--- Begin Data extract ---

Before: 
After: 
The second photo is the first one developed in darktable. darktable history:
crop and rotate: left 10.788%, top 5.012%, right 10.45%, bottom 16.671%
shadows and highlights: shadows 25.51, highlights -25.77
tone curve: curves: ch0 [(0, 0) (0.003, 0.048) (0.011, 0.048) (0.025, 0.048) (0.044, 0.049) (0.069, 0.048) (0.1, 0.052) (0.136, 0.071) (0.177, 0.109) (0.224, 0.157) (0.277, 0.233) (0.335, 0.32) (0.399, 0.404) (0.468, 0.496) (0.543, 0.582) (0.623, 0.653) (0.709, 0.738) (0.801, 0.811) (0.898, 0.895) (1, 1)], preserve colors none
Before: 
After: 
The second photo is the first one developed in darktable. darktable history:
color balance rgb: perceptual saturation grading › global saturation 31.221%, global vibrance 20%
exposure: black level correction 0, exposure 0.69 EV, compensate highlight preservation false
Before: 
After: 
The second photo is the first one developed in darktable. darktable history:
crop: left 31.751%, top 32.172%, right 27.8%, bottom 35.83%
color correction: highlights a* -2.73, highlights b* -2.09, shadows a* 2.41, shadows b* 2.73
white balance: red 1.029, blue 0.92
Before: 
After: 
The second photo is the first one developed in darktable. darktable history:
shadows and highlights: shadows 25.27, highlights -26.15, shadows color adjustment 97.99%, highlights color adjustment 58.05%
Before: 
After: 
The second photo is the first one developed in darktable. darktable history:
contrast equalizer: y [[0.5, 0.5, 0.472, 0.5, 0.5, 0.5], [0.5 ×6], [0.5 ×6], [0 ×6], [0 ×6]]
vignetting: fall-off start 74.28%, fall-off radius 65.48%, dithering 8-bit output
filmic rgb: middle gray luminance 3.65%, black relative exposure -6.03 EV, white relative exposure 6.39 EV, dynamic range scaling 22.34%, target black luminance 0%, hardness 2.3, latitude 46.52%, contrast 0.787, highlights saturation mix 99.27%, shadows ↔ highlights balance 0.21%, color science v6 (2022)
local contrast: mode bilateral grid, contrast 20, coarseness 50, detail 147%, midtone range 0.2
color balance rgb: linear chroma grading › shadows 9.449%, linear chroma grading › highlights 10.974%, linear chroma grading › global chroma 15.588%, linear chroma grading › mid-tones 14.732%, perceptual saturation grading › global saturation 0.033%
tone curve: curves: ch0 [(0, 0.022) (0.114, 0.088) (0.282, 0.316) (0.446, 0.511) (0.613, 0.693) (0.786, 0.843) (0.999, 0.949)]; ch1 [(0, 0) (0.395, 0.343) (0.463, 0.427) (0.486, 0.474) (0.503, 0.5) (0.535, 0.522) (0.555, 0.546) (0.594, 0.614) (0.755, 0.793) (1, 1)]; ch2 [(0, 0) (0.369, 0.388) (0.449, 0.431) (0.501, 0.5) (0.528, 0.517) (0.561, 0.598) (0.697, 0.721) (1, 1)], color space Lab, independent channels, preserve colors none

--- End Data extract ---

§ Given task:
Reproduce all the rows above, changing "developed" to "processed" everywhere it occurs and keeping every other word the same.

§ The response:
Before: 
After: 
The second photo is the first one processed in darktable. darktable history:
crop and rotate: left 10.788%, top 5.012%, right 10.45%, bottom 16.671%
shadows and highlights: shadows 25.51, highlights -25.77
tone curve: curves: ch0 [(0, 0) (0.003, 0.048) (0.011, 0.048) (0.025, 0.048) (0.044, 0.049) (0.069, 0.048) (0.1, 0.052) (0.136, 0.071) (0.177, 0.109) (0.224, 0.157) (0.277, 0.233) (0.335, 0.32) (0.399, 0.404) (0.468, 0.496) (0.543, 0.582) (0.623, 0.653) (0.709, 0.738) (0.801, 0.811) (0.898, 0.895) (1, 1)], preserve colors none
Before: 
After: 
The second photo is the first one processed in darktable. darktable history:
color balance rgb: perceptual saturation grading › global saturation 31.221%, global vibrance 20%
exposure: black level correction 0, exposure 0.69 EV, compensate highlight preservation false
Before: 
After: 
The second photo is the first one processed in darktable. darktable history:
crop: left 31.751%, top 32.172%, right 27.8%, bottom 35.83%
color correction: highlights a* -2.73, highlights b* -2.09, shadows a* 2.41, shadows b* 2.73
white balance: red 1.029, blue 0.92
Before: 
After: 
The second photo is the first one processed in darktable. darktable history:
shadows and highlights: shadows 25.27, highlights -26.15, shadows color adjustment 97.99%, highlights color adjustment 58.05%
Before: 
After: 
The second photo is the first one processed in darktable. darktable history:
contrast equalizer: y [[0.5, 0.5, 0.472, 0.5, 0.5, 0.5], [0.5 ×6], [0.5 ×6], [0 ×6], [0 ×6]]
vignetting: fall-off start 74.28%, fall-off radius 65.48%, dithering 8-bit output
filmic rgb: middle gray luminance 3.65%, black relative exposure -6.03 EV, white relative exposure 6.39 EV, dynamic range scaling 22.34%, target black luminance 0%, hardness 2.3, latitude 46.52%, contrast 0.787, highlights saturation mix 99.27%, shadows ↔ highlights balance 0.21%, color science v6 (2022)
local contrast: mode bilateral grid, contrast 20, coarseness 50, detail 147%, midtone range 0.2
color balance rgb: linear chroma grading › shadows 9.449%, linear chroma grading › highlights 10.974%, linear chroma grading › global chroma 15.588%, linear chroma grading › mid-tones 14.732%, perceptual saturation grading › global saturation 0.033%
tone curve: curves: ch0 [(0, 0.022) (0.114, 0.088) (0.282, 0.316) (0.446, 0.511) (0.613, 0.693) (0.786, 0.843) (0.999, 0.949)]; ch1 [(0, 0) (0.395, 0.343) (0.463, 0.427) (0.486, 0.474) (0.503, 0.5) (0.535, 0.522) (0.555, 0.546) (0.594, 0.614) (0.755, 0.793) (1, 1)]; ch2 [(0, 0) (0.369, 0.388) (0.449, 0.431) (0.501, 0.5) (0.528, 0.517) (0.561, 0.598) (0.697, 0.721) (1, 1)], color space Lab, independent channels, preserve colors none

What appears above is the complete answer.